Reputation: 7728
I have a set of problems that I would like to evaluate in parallel. These problems are expressed using a simple expression type very similar to this:
-- Expressions are either a constant value or two expressions
-- combined using a certain operation
data Expr
= Const NumType
| Binary BinOp Expr Expr
-- The possible operations
data BinOp = Add | Sub | Mul | Div
deriving (Eq)
These expressions are built on the fly and should evaluate to a certain result which may be valid or invalid.
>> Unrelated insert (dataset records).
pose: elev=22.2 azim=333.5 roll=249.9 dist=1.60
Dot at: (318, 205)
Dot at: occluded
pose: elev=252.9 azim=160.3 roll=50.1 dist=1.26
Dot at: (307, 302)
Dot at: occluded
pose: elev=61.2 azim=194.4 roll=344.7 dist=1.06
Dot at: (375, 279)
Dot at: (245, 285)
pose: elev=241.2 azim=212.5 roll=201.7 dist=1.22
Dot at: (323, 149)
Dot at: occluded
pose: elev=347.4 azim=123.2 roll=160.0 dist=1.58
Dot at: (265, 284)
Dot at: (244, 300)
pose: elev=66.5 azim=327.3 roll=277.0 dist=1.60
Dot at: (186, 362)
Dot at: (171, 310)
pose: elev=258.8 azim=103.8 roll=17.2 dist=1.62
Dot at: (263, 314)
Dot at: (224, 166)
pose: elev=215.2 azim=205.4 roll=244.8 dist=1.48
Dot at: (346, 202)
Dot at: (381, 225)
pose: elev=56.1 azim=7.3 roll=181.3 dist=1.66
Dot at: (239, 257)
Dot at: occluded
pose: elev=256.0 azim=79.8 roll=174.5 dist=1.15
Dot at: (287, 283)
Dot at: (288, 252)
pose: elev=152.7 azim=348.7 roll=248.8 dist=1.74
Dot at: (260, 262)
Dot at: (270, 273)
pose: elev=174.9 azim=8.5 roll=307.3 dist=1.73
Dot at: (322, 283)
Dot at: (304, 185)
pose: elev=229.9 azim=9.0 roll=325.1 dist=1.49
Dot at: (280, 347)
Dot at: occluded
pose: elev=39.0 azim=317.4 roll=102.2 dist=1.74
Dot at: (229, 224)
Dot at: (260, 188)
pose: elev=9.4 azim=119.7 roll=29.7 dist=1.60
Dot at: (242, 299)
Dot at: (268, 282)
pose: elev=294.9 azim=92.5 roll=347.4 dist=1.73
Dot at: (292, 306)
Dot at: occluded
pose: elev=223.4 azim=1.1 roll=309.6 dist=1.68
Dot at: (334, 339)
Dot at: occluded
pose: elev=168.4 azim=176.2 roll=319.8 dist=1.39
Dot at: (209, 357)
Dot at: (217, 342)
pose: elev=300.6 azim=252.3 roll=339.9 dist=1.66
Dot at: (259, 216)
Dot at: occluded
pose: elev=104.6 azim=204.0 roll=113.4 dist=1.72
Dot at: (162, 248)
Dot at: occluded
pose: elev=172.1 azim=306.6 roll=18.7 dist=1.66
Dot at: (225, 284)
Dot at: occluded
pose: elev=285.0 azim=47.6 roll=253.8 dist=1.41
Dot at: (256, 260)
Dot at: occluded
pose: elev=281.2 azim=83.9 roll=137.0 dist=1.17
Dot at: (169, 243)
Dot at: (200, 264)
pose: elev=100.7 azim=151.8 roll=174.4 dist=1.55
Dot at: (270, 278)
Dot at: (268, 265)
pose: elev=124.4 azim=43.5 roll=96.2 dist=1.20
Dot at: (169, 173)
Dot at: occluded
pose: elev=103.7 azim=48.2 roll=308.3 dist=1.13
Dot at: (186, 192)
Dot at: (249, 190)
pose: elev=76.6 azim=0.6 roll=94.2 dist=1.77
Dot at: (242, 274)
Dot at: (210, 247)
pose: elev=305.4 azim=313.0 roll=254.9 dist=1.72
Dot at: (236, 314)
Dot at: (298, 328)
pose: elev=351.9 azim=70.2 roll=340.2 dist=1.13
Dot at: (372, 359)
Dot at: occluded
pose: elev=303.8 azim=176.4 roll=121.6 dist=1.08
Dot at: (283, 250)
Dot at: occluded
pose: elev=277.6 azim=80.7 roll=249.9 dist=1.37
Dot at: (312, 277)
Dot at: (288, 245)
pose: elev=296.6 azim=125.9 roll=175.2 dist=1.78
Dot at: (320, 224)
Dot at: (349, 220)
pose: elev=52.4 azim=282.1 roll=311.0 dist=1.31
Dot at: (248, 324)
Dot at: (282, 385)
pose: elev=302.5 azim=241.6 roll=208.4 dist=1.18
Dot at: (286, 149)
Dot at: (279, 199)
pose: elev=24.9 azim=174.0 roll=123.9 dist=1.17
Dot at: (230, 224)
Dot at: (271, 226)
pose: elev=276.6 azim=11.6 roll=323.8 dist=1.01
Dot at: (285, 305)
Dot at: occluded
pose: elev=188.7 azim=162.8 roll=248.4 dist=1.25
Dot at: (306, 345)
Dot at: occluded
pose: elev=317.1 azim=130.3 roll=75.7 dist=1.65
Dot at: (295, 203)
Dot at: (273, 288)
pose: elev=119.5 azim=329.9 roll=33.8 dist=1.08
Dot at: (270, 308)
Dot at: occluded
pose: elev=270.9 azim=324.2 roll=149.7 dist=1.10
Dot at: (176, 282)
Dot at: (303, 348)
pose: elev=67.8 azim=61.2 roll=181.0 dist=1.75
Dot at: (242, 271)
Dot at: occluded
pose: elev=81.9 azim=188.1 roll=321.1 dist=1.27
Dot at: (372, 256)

This is expressed as a monad to stop computation when encountering invalid results.
data Result a
= Val { val :: a }
| Exc { exc :: String }
instance Monad Result where
return = Val
(Exc e) >>= _ = (Exc e)
(Val v) >>= g = g v
To determine a value of each solved problem I have two relevant functions:
eval :: Expr -> Result NumType
score :: Expr -> NumType
And finally I have solve functions that will return a [Expr]
. This leads to my main function currently looking like this:
main :: IO ()
main = do
strAvailableNumbers <- getLine
strTargetNumber <- getLine
let numbers = parseList strAvailableNumbers
target = parseTargetNumber strTargetNumber in
sequence $ map (print) $
solveHeuristic1 (Problem target numbers) [Add] [Sub] ++
solveHeuristic2 (Problem target numbers)
return ()
The basic idea is that I read a list of numbers and a target number from stdin and then print expressions on stdout.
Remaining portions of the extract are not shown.